Today, Macron took time to visit NASA and talk about cooperative projects including the Surface Water and Ocean Topography (SWOT) spacecraft. A joint effort between NASA and France’s space agency CNES, SWOT is scheduled for launch on December 12.

French President Emmanuel Macron and U.S. Vice President Kamala Harris, center, meet at NASA Headquarters, Washington, D.C.,  November 30, 2022. NASA Administrator Bill Nelson is at the end to the right. Photo credit: NASA/Keegan Barber

Harris, who chairs the White House National Space Council, met with Macron a year ago in Paris where she urged him to sign the Artemis Accords and announced the U.S. would join the French-led Space for Climate Observatory. The two countries also agreed to create a Comprehensive Dialogue on Space.

France signed the Artemis Accords on June 7, 2022. Two days later NOAA Administrator Rick Spinrad signed the Space for Climate Observatory charter. The first meeting of the Comprehensive Dialogue on Space took place on November 10.

In their remarks today, the two heralded long-standing U.S.-French space cooperation and promised more in the future.

That includes an agreement formally signed today between NASA Administrator Bill Nelson and CNES President Phillipe Baptiste for France to provide one of the seismometers for the Farside Seismic Suite that will return the first seismic data from the far side of the Moon. FSS is one of the payloads on Draper’s Commercial Lunar Payload Services (CLPS) mission scheduled for launch in 2025.
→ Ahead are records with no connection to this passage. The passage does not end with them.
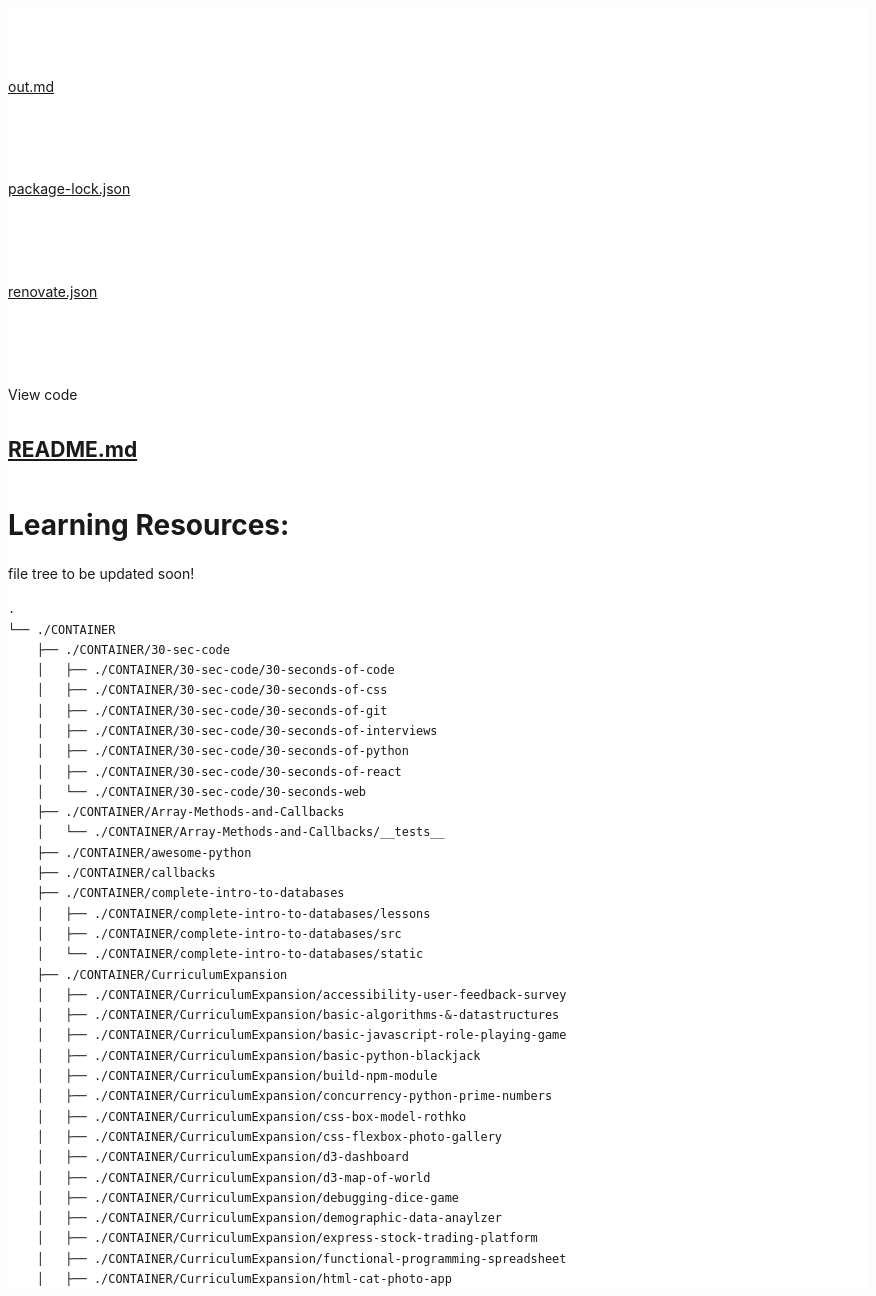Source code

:  

 

<span class="css-truncate css-truncate-target d-block width-fit"><a href="https://github.com/Archive-42/Learning-Assets/blob/master/out.md" class="js-navigation-open Link--primary" title="out.md">out.md</a></span>

 

 

<span class="css-truncate css-truncate-target d-block width-fit"><a href="https://github.com/Archive-42/Learning-Assets/blob/master/package-lock.json" class="js-navigation-open Link--primary" title="package-lock.json">package-lock.json</a></span>

 

 

<span class="css-truncate css-truncate-target d-block width-fit"><a href="https://github.com/Archive-42/Learning-Assets/blob/master/renovate.json" class="js-navigation-open Link--primary" title="renovate.json">renovate.json</a></span>

 

 

View code

<a href="#readme" class="Link--primary">README.md</a>
-----------------------------------------------------

<a href="#learning-resources" id="user-content-learning-resources" class="anchor"></a>Learning Resources:
=========================================================================================================

file tree to be updated soon!

    .
    └── ./CONTAINER
        ├── ./CONTAINER/30-sec-code
        │   ├── ./CONTAINER/30-sec-code/30-seconds-of-code
        │   ├── ./CONTAINER/30-sec-code/30-seconds-of-css
        │   ├── ./CONTAINER/30-sec-code/30-seconds-of-git
        │   ├── ./CONTAINER/30-sec-code/30-seconds-of-interviews
        │   ├── ./CONTAINER/30-sec-code/30-seconds-of-python
        │   ├── ./CONTAINER/30-sec-code/30-seconds-of-react
        │   └── ./CONTAINER/30-sec-code/30-seconds-web
        ├── ./CONTAINER/Array-Methods-and-Callbacks
        │   └── ./CONTAINER/Array-Methods-and-Callbacks/__tests__
        ├── ./CONTAINER/awesome-python
        ├── ./CONTAINER/callbacks
        ├── ./CONTAINER/complete-intro-to-databases
        │   ├── ./CONTAINER/complete-intro-to-databases/lessons
        │   ├── ./CONTAINER/complete-intro-to-databases/src
        │   └── ./CONTAINER/complete-intro-to-databases/static
        ├── ./CONTAINER/CurriculumExpansion
        │   ├── ./CONTAINER/CurriculumExpansion/accessibility-user-feedback-survey
        │   ├── ./CONTAINER/CurriculumExpansion/basic-algorithms-&-datastructures
        │   ├── ./CONTAINER/CurriculumExpansion/basic-javascript-role-playing-game
        │   ├── ./CONTAINER/CurriculumExpansion/basic-python-blackjack
        │   ├── ./CONTAINER/CurriculumExpansion/build-npm-module
        │   ├── ./CONTAINER/CurriculumExpansion/concurrency-python-prime-numbers
        │   ├── ./CONTAINER/CurriculumExpansion/css-box-model-rothko
        │   ├── ./CONTAINER/CurriculumExpansion/css-flexbox-photo-gallery
        │   ├── ./CONTAINER/CurriculumExpansion/d3-dashboard
        │   ├── ./CONTAINER/CurriculumExpansion/d3-map-of-world
        │   ├── ./CONTAINER/CurriculumExpansion/debugging-dice-game
        │   ├── ./CONTAINER/CurriculumExpansion/demographic-data-anaylzer
        │   ├── ./CONTAINER/CurriculumExpansion/express-stock-trading-platform
        │   ├── ./CONTAINER/CurriculumExpansion/functional-programming-spreadsheet
        │   ├── ./CONTAINER/CurriculumExpansion/html-cat-photo-app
NASA Administrator Bill Nelson (L) and CNES President Phillipe Baptiste (R) sign agreement on the Farside Seismic Suite, November 30, 2022. Photo Credit: NASA/Keegan Barber

On the national security space front, France became the 10th country to agree not to conduct tests of direct-ascent ASAT weapons yesterday. In April, Harris announced the U.S. would not do so and asked other countries to join. It is not a ban on ASAT tests overall, only those that create debris imperiling other spacecraft, including space stations.

Switzerland became the ninth country to sign in October, joining the U.S., Canada, New Zealand, Japan, Germany, the United Kingdom, South Korea and Australia.

Now there are 10.

Yesterday, France make the commitment, though its statement did not mention U.S. leadership in calling for the ban. Instead it referenced the U.N. First Committee’s resolution adopted four weeks ago that was co-sponsored by France.